→ TASK DESCRIPTION
Write out every line of the rows below word for word, leaving out the pictures.
[DATA FOR REVIEW Boundary: Start]
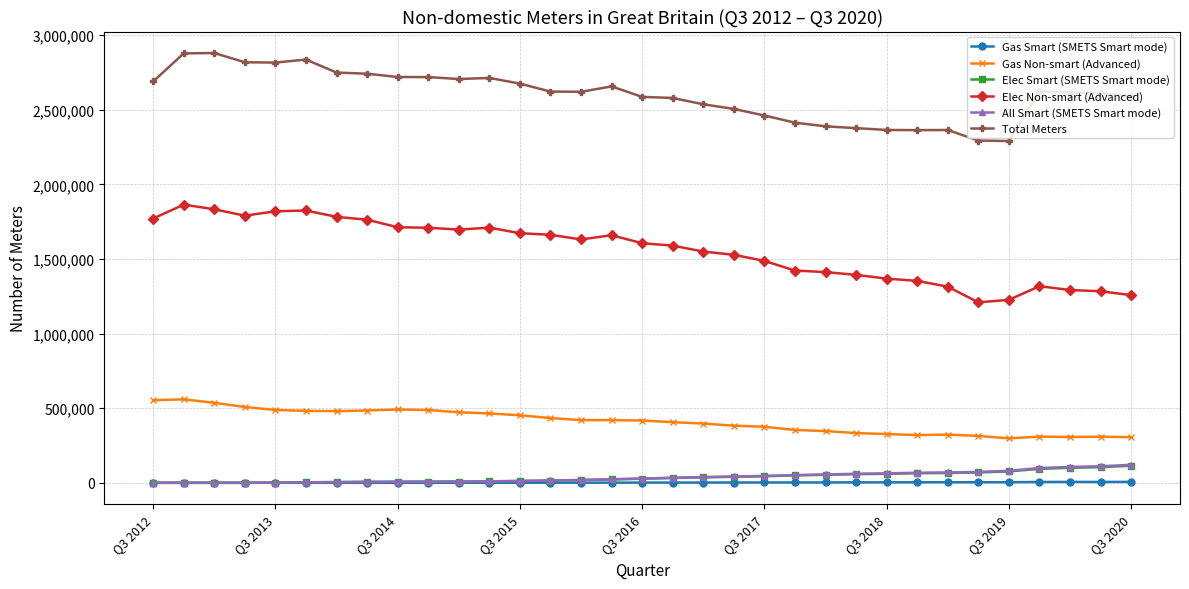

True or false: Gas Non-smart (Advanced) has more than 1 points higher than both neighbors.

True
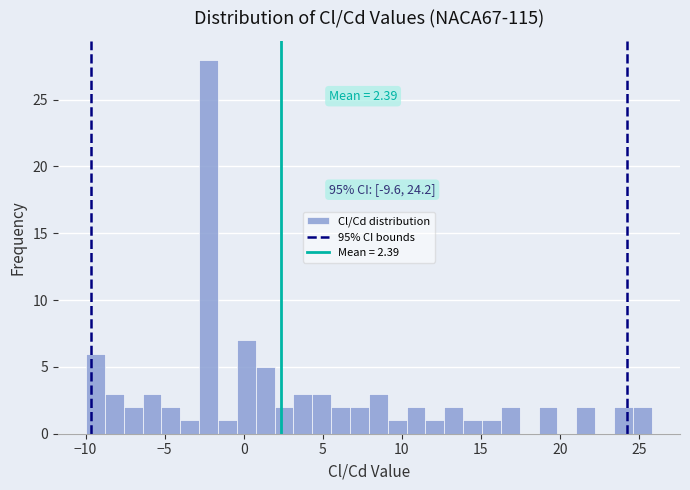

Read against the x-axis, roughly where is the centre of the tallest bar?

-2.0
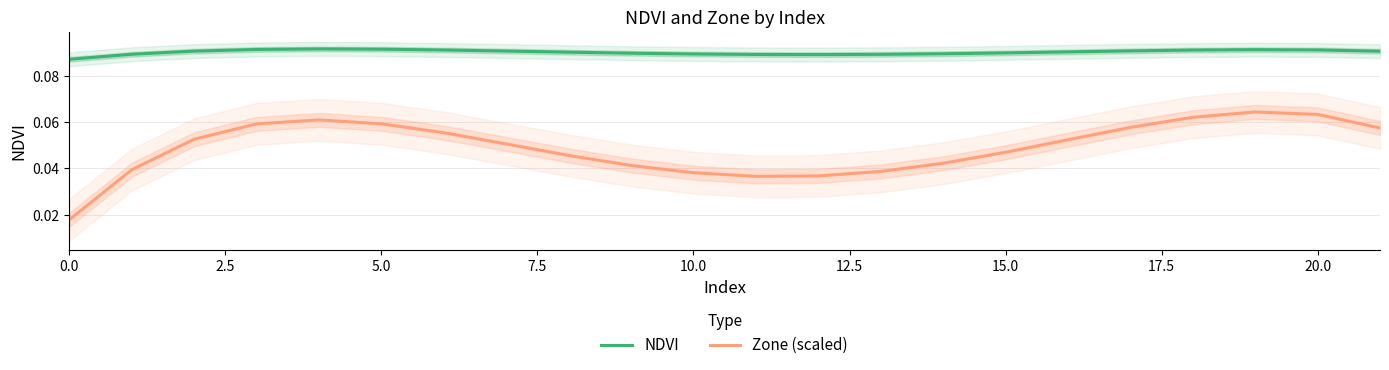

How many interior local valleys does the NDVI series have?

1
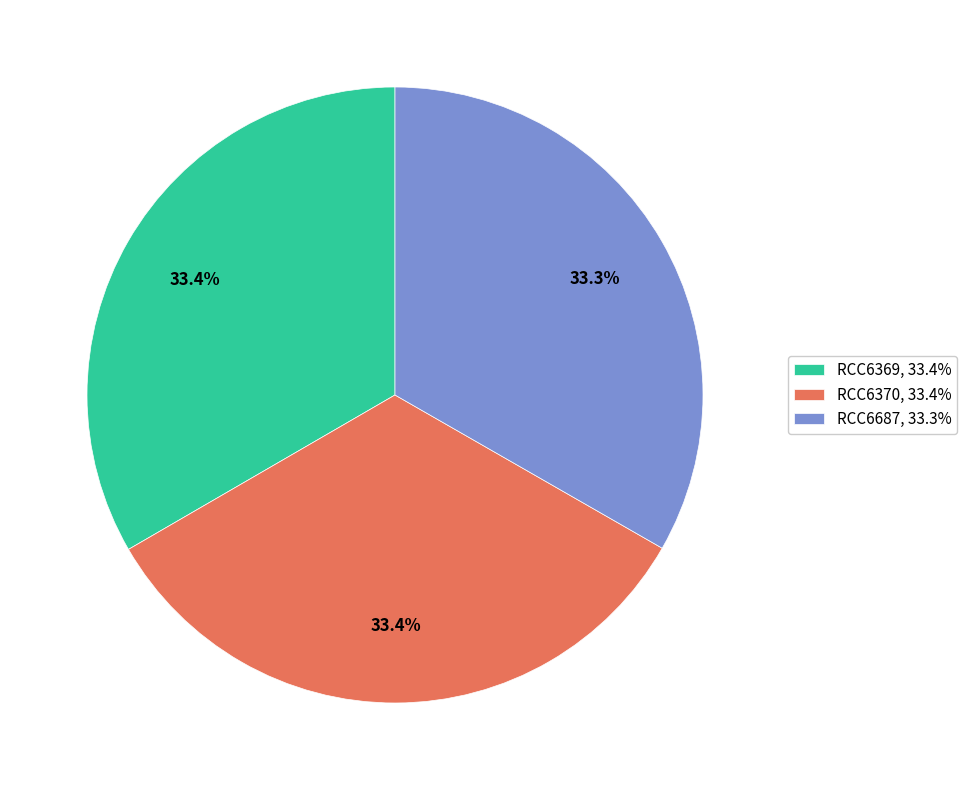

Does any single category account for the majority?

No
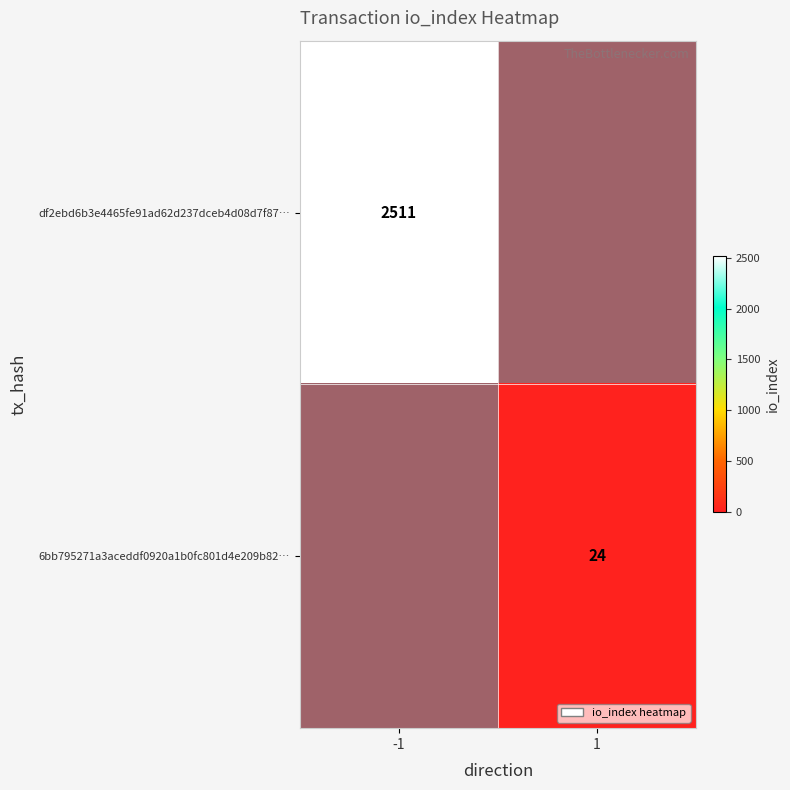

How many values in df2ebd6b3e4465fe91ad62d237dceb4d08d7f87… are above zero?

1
[DATA FOR REVIEW Boundary: End]
→ EXPECTED ANSWER
True or false: Gas Non-smart (Advanced) has more than 1 points higher than both neighbors.

True

Read against the x-axis, roughly where is the centre of the tallest bar?

-2.0

How many interior local valleys does the NDVI series have?

1

Does any single category account for the majority?

No

How many values in df2ebd6b3e4465fe91ad62d237dceb4d08d7f87… are above zero?

1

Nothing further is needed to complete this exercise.